Türkiye, dünyanın en zengin arkeolojik mirasına sahip ülkelerin başında gelmektedir. Milli Eğitim Bakanlığı tarafından eğitim müfredatında Anadolu’nun tarihsel ve kültürel mirasını tanıtan konulara yer vermesi son derece önem taşımaktadır. Anadolu arkeolojisi ve kültürel mirasın korunmasına yönelik eğitim, çocuklarımıza ilkokuldan itibaren verilmeli ve kültür varlıklarımızı korumanın bir yurttaşlık görevi olduğu anlatılmalıdır.

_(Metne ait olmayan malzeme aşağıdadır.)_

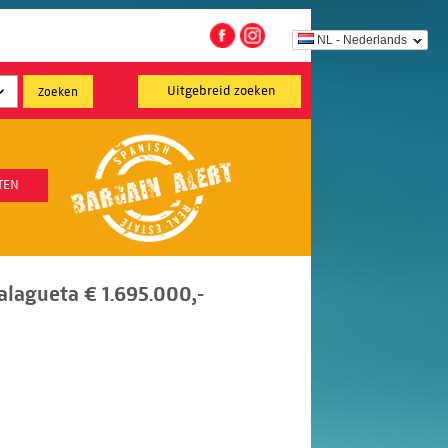
NL - Nederlands
Uitgebreid zoeken
TEN
lagueta € 1.695.000,-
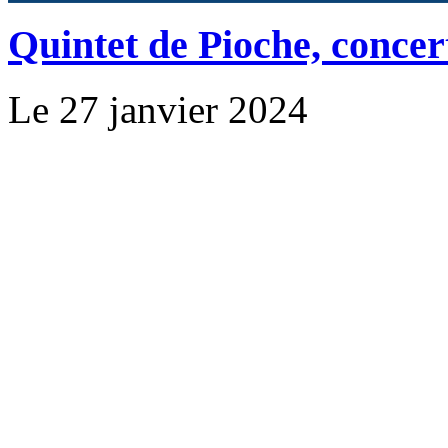
Quintet de Pioche, concert
Le 27 janvier 2024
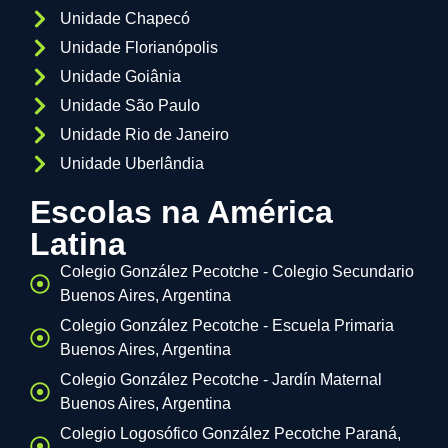
Unidade Chapecó
Unidade Florianópolis
Unidade Goiânia
Unidade São Paulo
Unidade Rio de Janeiro
Unidade Uberlândia
Escolas na América
Latina
Colegio González Pecotche - Colegio Secundario
Buenos Aires, Argentina
Colegio González Pecotche - Escuela Primaria
Buenos Aires, Argentina
Colegio González Pecotche - Jardín Maternal
Buenos Aires, Argentina
Colegio Logosófico González Pecotche Paraná,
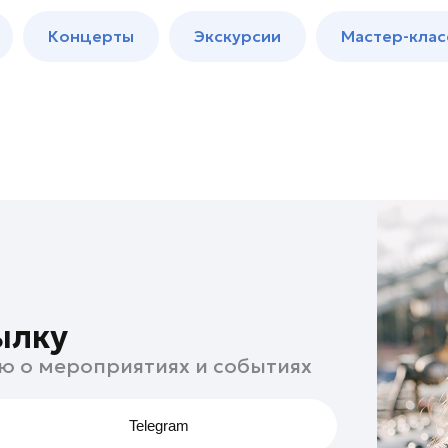
м
Мастер-
Концерты
Экскурсии
Мастер-клас
классы
Спектакли
ылку
ю о мероприятиях и событиях
Telegram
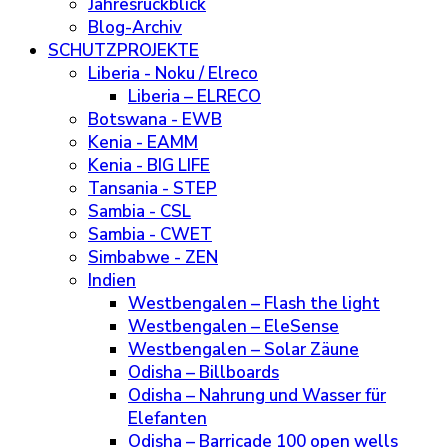
Jahresrückblick
Blog-Archiv
SCHUTZPROJEKTE
Liberia - Noku / Elreco
Liberia – ELRECO
Botswana - EWB
Kenia - EAMM
Kenia - BIG LIFE
Tansania - STEP
Sambia - CSL
Sambia - CWET
Simbabwe - ZEN
Indien
Westbengalen – Flash the light
Westbengalen – EleSense
Westbengalen – Solar Zäune
Odisha – Billboards
Odisha – Nahrung und Wasser für
Elefanten
Odisha – Barricade 100 open wells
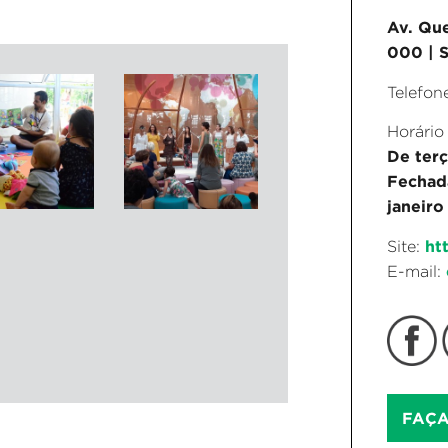
Av. Que
000 | S
Telefon
Horário
De terç
Fechada
janeiro
ht
Site:
E-mail:
FAÇA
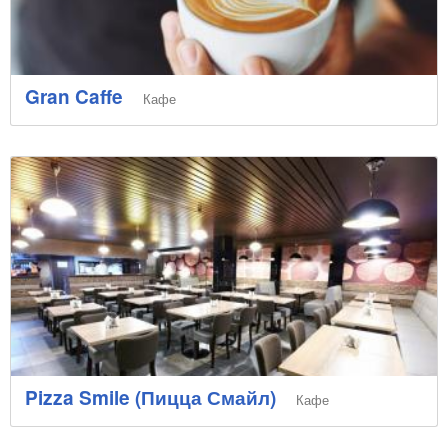
Gran Caffe
Кафе
Pizza Smile (Пицца Смайл)
Кафе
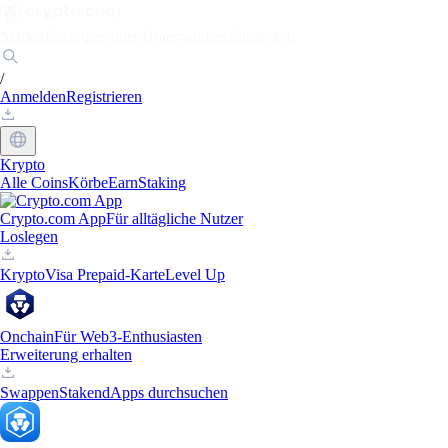
Märkte
Einzelpersonen
Unternehmen
Entdecken
/
Anmelden
Registrieren
Krypto
Alle Coins
Körbe
Earn
Staking
Crypto.com App
Für alltägliche Nutzer
Loslegen
Krypto
Visa Prepaid-Karte
Level Up
Onchain
Für Web3-Enthusiasten
Erweiterung erhalten
Swappen
Staken
dApps durchsuchen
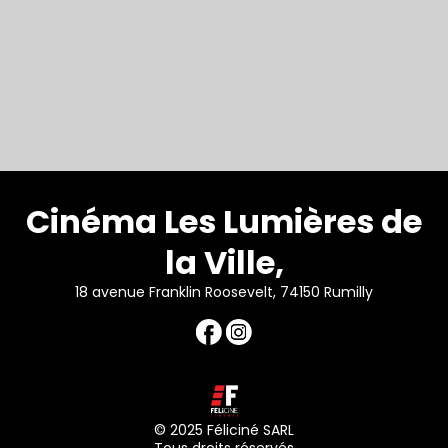
Cinéma Les Lumières de
la Ville,
18 avenue Franklin Roosevelt, 74150 Rumilly
© 2025 Féliciné SARL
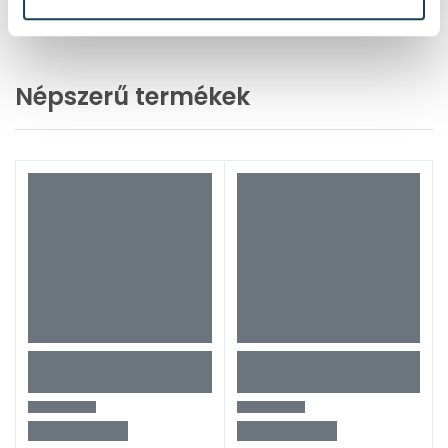
1 / 7 oldal
(125 elem)
Népszerű termékek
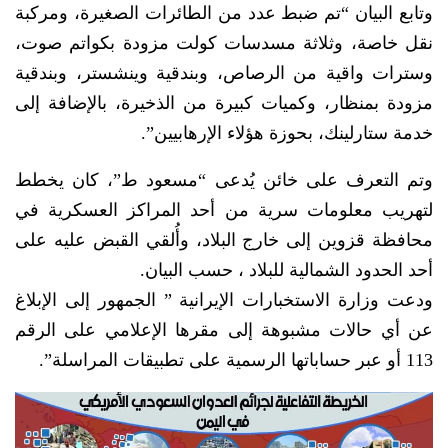
وتابع البيان “تم ضبط عدد من الطائرات الصغيرة، ومركبة
نقل خاصة، وثلاثة مسدسات كولت مزودة بكواتم صوت،
وسترات واقية من الرصاص، وبندقية وينشستر، وبندقية
مزودة بمنظار، وكميات كبيرة من الذخيرة، بالإضافة إلى
خدمة ستارلينك، بحوزة هؤلاء الإرهابيين”.
وتم التعرف على خائن يُدعى “مسعود ط”، كان يخطط
لتهريب معلومات سرية من أحد المراكز العسكرية في
محافظة قزوين إلى خارج البلاد، وأُلقي القبض عليه على
أحد الحدود الشمالية للبلاد ، حسب البيان.
ودعت وزارة الاستخبارات الإيرانية ” الجمهور إلى الإبلاغ
عن أي حالات مشبوهة إلى مقرها الإعلامي على الرقم
113 أو عبر حساباتها الرسمية على تطبيقات المراسلة”.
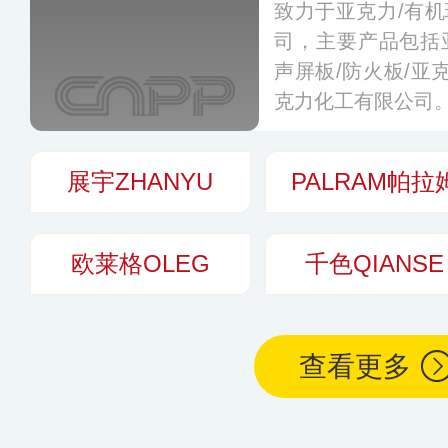
致力于亚克力/有机
司，主要产品包括
声屏板/防火板/亚
克力化工有限公司
展宇ZHANYU
PALRAM帕拉
欧莱格OLEG
千色QIANSE
查看更多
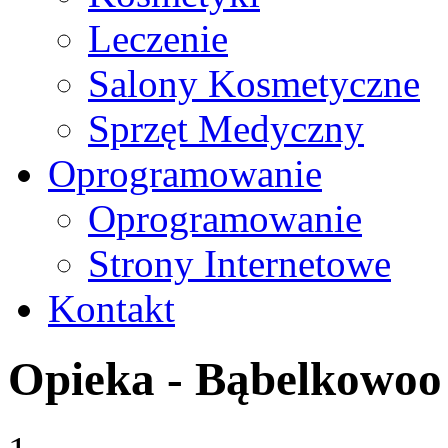
Leczenie
Salony Kosmetyczne
Sprzęt Medyczny
Oprogramowanie
Oprogramowanie
Strony Internetowe
Kontakt
Opieka - Bąbelkowoo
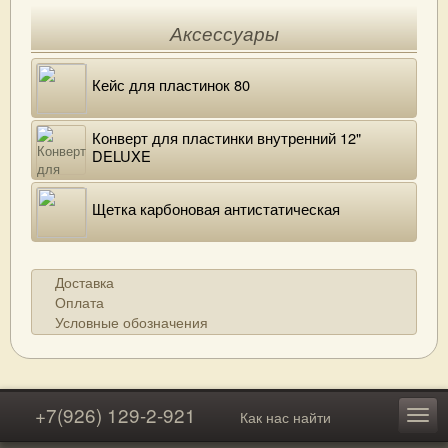
Аксессуары
Кейс для пластинок 80
Конверт для пластинки внутренний 12"
DELUXE
Щетка карбоновая антистатическая
Доставка
Оплата
Условные обозначения
+7(926) 129-2-921
Как нас найти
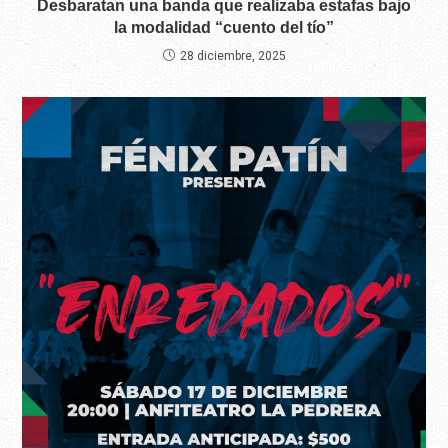
Desbaratan una banda que realizaba estafas bajo
la modalidad “cuento del tío”
28 diciembre, 2025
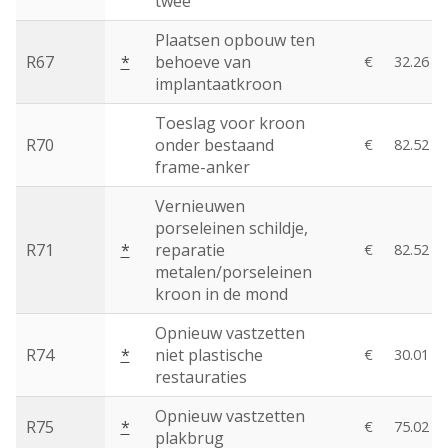
twee
Plaatsen opbouw ten
R67
*
behoeve van
€
32.26
implantaatkroon
Toeslag voor kroon
R70
onder bestaand
€
82.52
frame-anker
Vernieuwen
porseleinen schildje,
R71
*
reparatie
€
82.52
metalen/porseleinen
kroon in de mond
Opnieuw vastzetten
R74
*
niet plastische
€
30.01
restauraties
Opnieuw vastzetten
R75
*
€
75.02
plakbrug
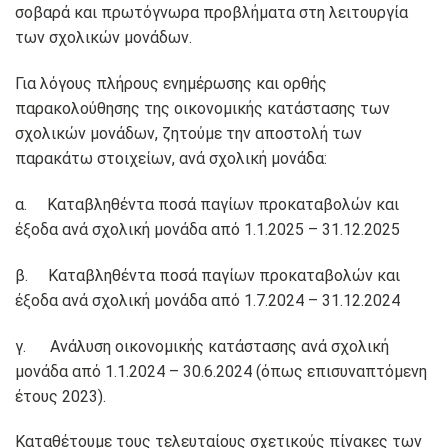
σοβαρά και πρωτόγνωρα προβλήματα στη λειτουργία
των σχολικών μονάδων.
Για λόγους πλήρους ενημέρωσης και ορθής
παρακολούθησης της οικονομικής κατάστασης των
σχολικών μονάδων, ζητούμε την αποστολή των
παρακάτω στοιχείων,
ανά σχολική μονάδα:
α. Καταβληθέντα ποσά παγίων προκαταβολών και
έξοδα ανά σχολική μονάδα από 1.1.2025 – 31.12.2025
β. Καταβληθέντα ποσά παγίων προκαταβολών και
έξοδα ανά σχολική μονάδα από 1.7.2024 – 31.12.2024
γ. Ανάλυση οικονομικής κατάστασης ανά σχολική
μονάδα από 1.1.2024 – 30.6.2024 (όπως επισυναπτόμενη
έτους 2023).
Καταθέτουμε τους τελευταίους σχετικούς πίνακες των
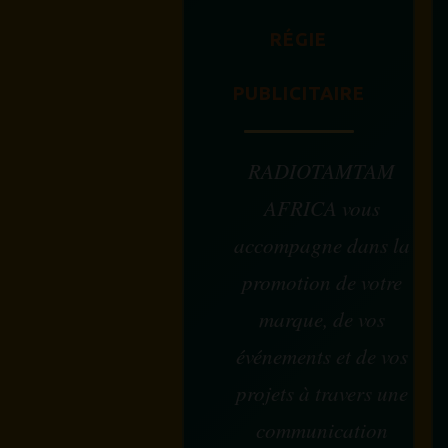
RÉGIE
PUBLICITAIRE
RADIOTAMTAM
AFRICA vous
accompagne dans la
promotion de votre
marque, de vos
événements et de vos
projets à travers une
communication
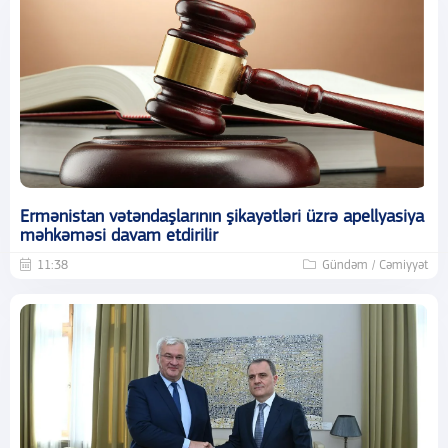
Ermənistan vətəndaşlarının şikayətləri üzrə apellyasiya
məhkəməsi davam etdirilir
11:38
Gündəm / Cəmiyyət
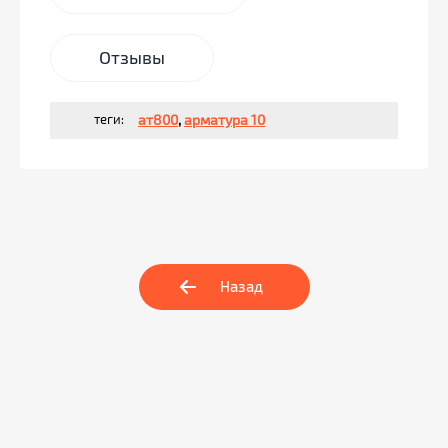
Отзывы
теги:
ат800
,
арматура 10
Назад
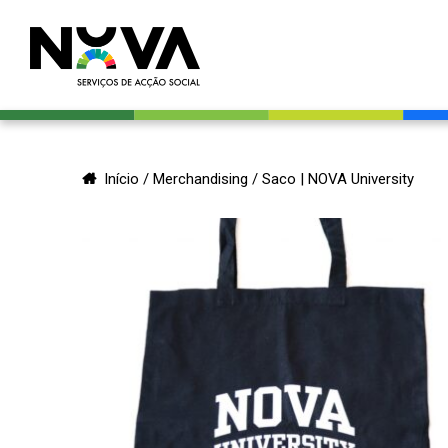
Início
/
Merchandising
/ Saco | NOVA University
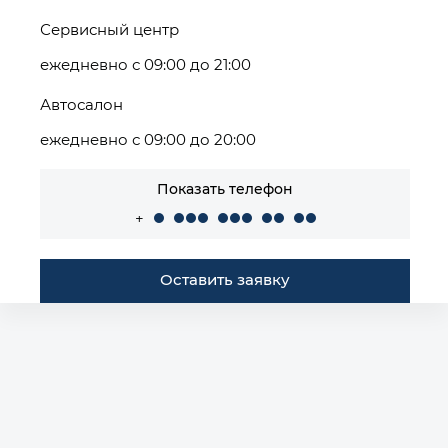
Сервисный центр
ежедневно с 09:00 до 21:00
Автосалон
ежедневно с 09:00 до 20:00
Показать телефон
+
Оставить заявку
Построить маршрут
Автомобили в наличии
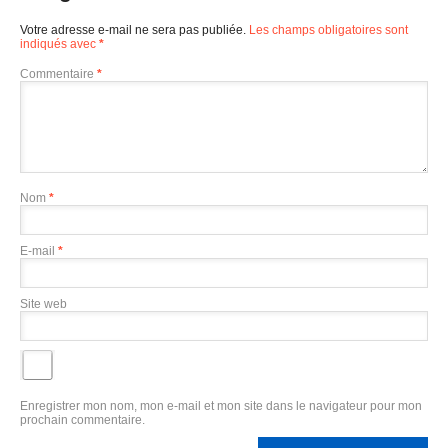
Votre adresse e-mail ne sera pas publiée.
Les champs obligatoires sont
indiqués avec
*
Commentaire
*
Nom
*
E-mail
*
Site web
Enregistrer mon nom, mon e-mail et mon site dans le navigateur pour mon
prochain commentaire.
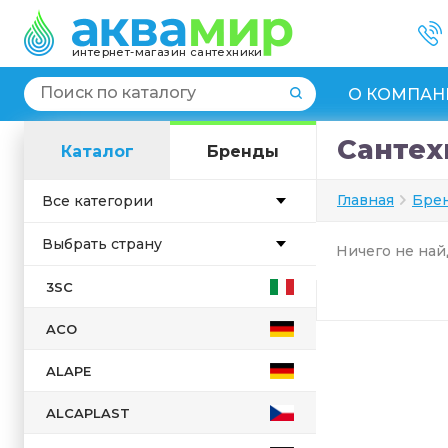
интернет-магазин сантехники
О КОМПАН
Сантех
Каталог
Бренды
Главная
Бре
Все категории
Выбрать страну
Ничего не най
Англия
3SC
Германия
ACO
Дания
Испания
ALAPE
Италия
ALCAPLAST
Китай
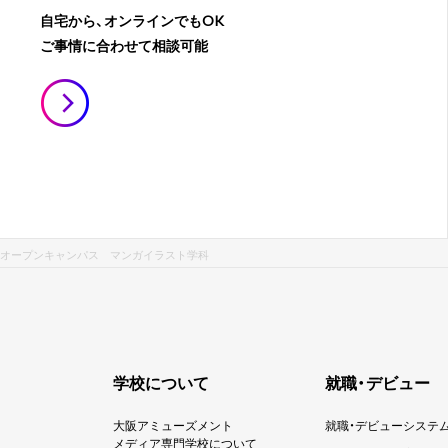
自宅から、オンラインでもOK
ご事情に合わせて相談可能
オープンキャンパス マンガイラスト学科
学校について
就職・デビュー
大阪アミューズメント
就職・デビューシステ
メディア専門学校について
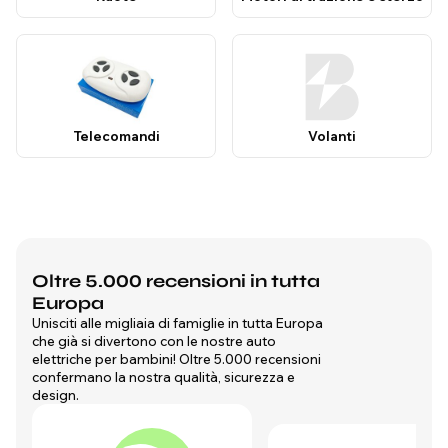
Telecomandi
Volanti
Oltre 5.000 recensioni in tutta
Europa
Unisciti alle migliaia di famiglie in tutta Europa
che già si divertono con le nostre auto
elettriche per bambini! Oltre 5.000 recensioni
confermano la nostra qualità, sicurezza e
design.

Geleceğin büyükleri, bugünün çocuk ve gençlerine, Anadolu’nun dünyanın en önemli medeniyetlerine beşiklik etmiş olduğunun öğretilmesi, kültür varlıklarımızın korunması ve gelecek kuşaklara aktarılması açısından hayati öneme sahiptir. Çünkü çocuklarımız Anadolu’nun binlerce yıllık geçmişini tanıdıkça bilinçlenecek ve bunları korumak isteyecektir. Ancak yeni müfredatta arkeoloji ve kültürel mirasımızla ilgili konulara, “çocukların anlayabileceği sadelikte” yer verilmelidir. Pedagogların da önerdiği gibi bu öğrenme şekli beş duyuya hitap edecek şekilde olmalıdır. Bu açıdan bakıldığında, arkeoloji ve sanat tarihi ile ilgili derslerin müze ve ören yerlerinde yapılması da oldukça faydalı olacaktır. Bu konuda, her yıl üniversitelerin arkeoloji ve sanat tarihi bölümlerinden mezun olan ancak iş bulamayan binlerce gençten faydalanılabilir. İlk ve orta öğretimde gençlere verilecek bu eğitimle arkeolojinin ilerleyen yıllarda toplum katmanlarına yayılması sağlanmış olacaktır.
Kültürel miras konusunda bilinçli kuşakların yetişmesi, günümüzde artık sektör haline gelmiş olan, defineciliğin önlenmesi açısından da son derece önem taşımaktadır. Sonuçta Türkiye, kültürel mirasına sahip çıkan bir ülke olarak dünyada yerini alacaktır.